Provided text |
..............................

American clergyman and linguist (1812–1883)

Stephen Return Riggs (March 23, 1812 - August 24, 1883) was a Christian missionary and linguist who lived and worked among the Dakota people.

Riggs was born in Steubenville, Ohio. His career among the Dakota began in 1837 at Lac qui Parle in what is now Minnesota, at the Lac qui Parle Mission. He worked among the Dakota Sioux for the remainder of his life, producing a grammar and dictionary and a Dakota translation of the New Testament He later worked with Thomas Smith Williamson on a full translation of the Bible.

In his autobiography Mary and I, or Forty Years with the Sioux, Riggs describes his life. In 1862, he served as interpreter at the trials of the Sioux Uprising. He died in Beloit, Wisconsin.

..............................

Exercises |
1. Render this sentence from the passage on Stephen Return Riggs into Spanish: "In 1862, he served as interpreter at the trials of the Sioux Uprising."
2. Pick up the passage on Stephen Return Riggs after its final sentence and carry it forward.
The rows after this point aren't needed for either task.

Listed entries |
..............................

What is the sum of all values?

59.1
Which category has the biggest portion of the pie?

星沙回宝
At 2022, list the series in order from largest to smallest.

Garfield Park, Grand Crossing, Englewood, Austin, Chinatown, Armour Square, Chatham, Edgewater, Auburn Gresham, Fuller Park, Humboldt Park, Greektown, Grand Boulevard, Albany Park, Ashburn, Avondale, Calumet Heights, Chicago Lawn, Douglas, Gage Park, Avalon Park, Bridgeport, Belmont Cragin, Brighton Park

..............................

Responses by item number |
1. En 1862, sirvió como intérprete en los juicios del Levantamiento Sioux.

2.
==Selected works==
- 1852 A Grammar and Dictionary of the Dakota Language
- 1871 Dakota wowapi wakan kin. The New Testament, in the Dakota language
- 1879 Dakota Wowapi Wakan: The Holy Bible in the language of the Dakotas translated out of the original tongues
- 1880 Mary and I, or Forty Years with the Sioux

== Archival collections ==
The Presbyterian Historical Society in Philadelphia, Pennsylvania, has Stephen Return Riggs' papers, including detailed correspondence written by Stephen and Mary Riggs to their family members and two manuscript church histories written by Stephen Riggs. The correspondence also includes an occasional sketch of the missions they served.

==Family==
Riggs's daughter Cornelia was the wife of journalist Julius A. Truesdell and mother of Major General Karl Truesdell.